Theodore Y. Ts'o remarked that this was actually a really big change. He felt that the timing was not right in the development cycle for a patch "of this magnitude." He added, "The reason for this is because at the moment, there are some PCI compliance labs who believe that the 'true randomness' of /dev/random is necessary for PCI compliance and so they mandate the use of /dev/random over /dev/urandom's 'cryptographic randomness' for that reason. A lot of things which are thought to be needed for PCI compliance that are about as useful as eye of newt and toe of frog, but nothing says that PCI compliance (and enterprise customer requirements :-) have to make sense."

Ted added, "It may be that what we might need to really support people (or stupid compliance labs) who have a fetish for 'true randomness' [is] to get a better interface for hardware random number generators than /dev/hwrng.
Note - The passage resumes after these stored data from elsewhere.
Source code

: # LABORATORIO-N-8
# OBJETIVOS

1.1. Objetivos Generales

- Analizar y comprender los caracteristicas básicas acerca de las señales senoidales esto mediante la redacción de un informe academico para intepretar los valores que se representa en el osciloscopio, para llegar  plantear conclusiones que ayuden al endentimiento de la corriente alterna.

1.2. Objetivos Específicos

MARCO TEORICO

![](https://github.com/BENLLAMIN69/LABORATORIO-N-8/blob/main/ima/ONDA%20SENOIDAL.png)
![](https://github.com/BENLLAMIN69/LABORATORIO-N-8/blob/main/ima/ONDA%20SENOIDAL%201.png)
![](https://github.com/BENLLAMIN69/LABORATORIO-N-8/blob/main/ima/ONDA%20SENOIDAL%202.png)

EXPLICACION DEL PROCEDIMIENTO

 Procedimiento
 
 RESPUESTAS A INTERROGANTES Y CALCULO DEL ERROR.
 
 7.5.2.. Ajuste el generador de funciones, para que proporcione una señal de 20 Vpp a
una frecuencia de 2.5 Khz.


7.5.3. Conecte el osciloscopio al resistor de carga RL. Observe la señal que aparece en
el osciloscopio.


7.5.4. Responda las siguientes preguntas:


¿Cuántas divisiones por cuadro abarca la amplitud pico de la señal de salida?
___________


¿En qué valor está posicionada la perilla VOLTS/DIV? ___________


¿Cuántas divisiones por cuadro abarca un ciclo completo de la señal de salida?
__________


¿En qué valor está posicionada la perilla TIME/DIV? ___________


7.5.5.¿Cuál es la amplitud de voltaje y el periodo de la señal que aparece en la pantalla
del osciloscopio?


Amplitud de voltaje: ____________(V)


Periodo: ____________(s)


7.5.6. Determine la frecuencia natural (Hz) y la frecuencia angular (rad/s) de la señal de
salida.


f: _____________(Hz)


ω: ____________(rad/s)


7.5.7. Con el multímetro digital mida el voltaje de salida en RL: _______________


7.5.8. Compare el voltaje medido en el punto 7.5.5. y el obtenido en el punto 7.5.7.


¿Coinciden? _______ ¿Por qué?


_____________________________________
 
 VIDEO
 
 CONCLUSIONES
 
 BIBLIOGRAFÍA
Specifically, one which allows for a more sane way of selecting which hardware random number generator to use if there are multiple available, and also one where we mix in some CRNG as a whitening step just [in] case the hardware number generator is busted in some way. (And to fix the issue that at the moment, if someone evil fakes up a USB device with the USB manufacturer and minor device number for a ChosKey device that generates a insecure sequence, it will still get blindly trusted by the kernel without any kind of authentication of said hardware device.)"
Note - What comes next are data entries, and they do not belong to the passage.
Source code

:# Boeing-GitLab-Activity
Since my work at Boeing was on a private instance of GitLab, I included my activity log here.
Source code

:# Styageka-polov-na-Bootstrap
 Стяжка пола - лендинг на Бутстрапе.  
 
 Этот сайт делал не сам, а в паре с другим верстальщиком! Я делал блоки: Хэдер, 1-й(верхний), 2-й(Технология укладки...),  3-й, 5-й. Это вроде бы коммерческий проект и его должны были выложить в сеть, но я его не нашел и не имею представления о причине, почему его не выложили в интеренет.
Ted's idea was to find a way to hook /dev/random into any available hardware random number generator to satisfy those users who needed truly random numbers.

But Andy thought this might not be a kernel issue at all. He saw no reason why the PCI folks couldn't be satisfied by a userspace source of randomness. He remarked, "it should be straightforward to write a little CUSE program that grabs bytes from RDSEED or RDRAND, TPM, ChaosKey (if enabled, with a usb slot selected!), and whatever other sources are requested and, configurable to satisfy whoever actually cares, mixes some or all with a FIPS-compliant, provably-indistinguishable-from-random, definitely not Dual-EC mixer, and spits out the result. And filters it and checks all the sources for credibility, and generally does whatever the user actually needs. And the really over-the-top auditors can symlink it to /dev/random."
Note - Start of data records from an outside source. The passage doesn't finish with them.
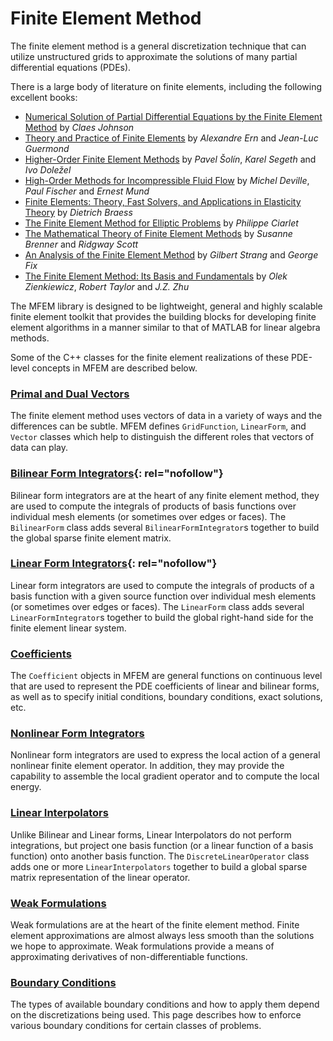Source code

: # Finite Element Method

The finite element method is a general discretization technique that can utilize
unstructured grids to approximate the solutions of many partial differential
equations (PDEs).

There is a large body of literature on finite elements, including the
following excellent books:

- [Numerical Solution of Partial Differential Equations by the Finite Element Method](https://www.amazon.com/dp/048646900X) by *Claes Johnson*
- [Theory and Practice of Finite Elements](https://www.amazon.com/dp/144191918X) by *Alexandre Ern* and *Jean-Luc Guermond*
- [Higher-Order Finite Element Methods](https://www.amazon.com/dp/158488438X) by *Pavel Šolín*, *Karel Segeth* and *Ivo Doležel*
- [High-Order Methods for Incompressible Fluid Flow](https://www.amazon.com/dp/0521453097) by *Michel Deville*, *Paul Fischer* and *Ernest Mund*
- [Finite Elements: Theory, Fast Solvers, and Applications in Elasticity Theory](https://www.amazon.com/dp/0521705185) by *Dietrich Braess*
- [The Finite Element Method for Elliptic Problems](http://epubs.siam.org/doi/book/10.1137/1.9780898719208) by *Philippe Ciarlet*
- [The Mathematical Theory of Finite Element Methods](http://www.springer.com/us/book/9780387759333) by *Susanne Brenner* and *Ridgway Scott*
- [An Analysis of the Finite Element Method](https://www.amazon.com/dp/0980232708) by *Gilbert Strang* and *George Fix*
- [The Finite Element Method: Its Basis and Fundamentals](https://www.amazon.com/dp/1856176339/) by *Olek Zienkiewicz*, *Robert Taylor* and *J.Z. Zhu*

The MFEM library is designed to be lightweight, general and highly scalable
finite element toolkit that provides the building blocks for developing finite
element algorithms in a manner similar to that of MATLAB for linear algebra
methods.

Some of the C++ classes for the finite element realizations of these
PDE-level concepts in MFEM are described below.

### [Primal and Dual Vectors](pri-dual-vec.md)

The finite element method uses vectors of data in a variety of ways and the
differences can be subtle.  MFEM defines `GridFunction`, `LinearForm`, and
`Vector` classes which help to distinguish the different roles that vectors of
data can play.

### [Bilinear Form Integrators](bilininteg.md){: rel="nofollow"}

Bilinear form integrators are at the heart of any finite element method, they
are used to compute the integrals of products of basis functions over individual
mesh elements (or sometimes over edges or faces).  The `BilinearForm` class adds
several `BilinearFormIntegrator`s together to build the global sparse finite
element matrix.

### [Linear Form Integrators](lininteg.md){: rel="nofollow"}

Linear form integrators are used to compute the integrals of products of a basis
function with a given source function over individual mesh elements (or
sometimes over edges or faces).  The `LinearForm` class adds several
`LinearFormIntegrator`s together to build the global right-hand side for the
finite element linear system.

### [Coefficients](coefficient.md)

The `Coefficient` objects in MFEM are general functions on continuous level that
are used to represent the PDE coefficients of linear and bilinear forms, as well
as to specify initial conditions, boundary conditions, exact solutions, etc.

### [Nonlinear Form Integrators](nonlininteg.md)

Nonlinear form integrators are used to express the local action of a general
nonlinear finite element operator. In addition, they may provide the capability
to assemble the local gradient operator and to compute the local energy.

### [Linear Interpolators](lininterp.md)

Unlike Bilinear and Linear forms, Linear Interpolators do not perform
integrations, but project one basis function (or a
linear function of a basis function) onto another basis function.  The
`DiscreteLinearOperator` class adds one or more `LinearInterpolators`
together to build a global sparse matrix representation of the linear
operator.

### [Weak Formulations](fem_weak_form.md)

Weak formulations are at the heart of the finite element method.
Finite element approximations are almost always less smooth than the
solutions we hope to approximate.  Weak formulations provide a means
of approximating derivatives of non-differentiable functions.

### [Boundary Conditions](fem_bc.md)

The types of available boundary conditions and how to apply them
depend on the discretizations being used. This page describes how
to enforce various boundary conditions for certain classes of
problems.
Pavel Machek also replied to Andy's original post, asking for some better justification of the patches than Andy had given. And Andy explained, "The random code is extremely security sensitive, and it's made considerably more complicated by the need to support the blocking semantics for /dev/random. My primary argument is that there is no real reason for the kernel to continue to support it."

There was no further discussion, but Ted was right that Andy's patch would be a big change – not necessarily to the behavior of the kernel at all, but just to the resources offered by the kernel to user code. Depending on how much time Linus Torvalds wanted to give users to adapt their code to this new randomness situation, Andy's patches would have to be timed carefully, to appear early in the development cycle leading to the next official kernel release.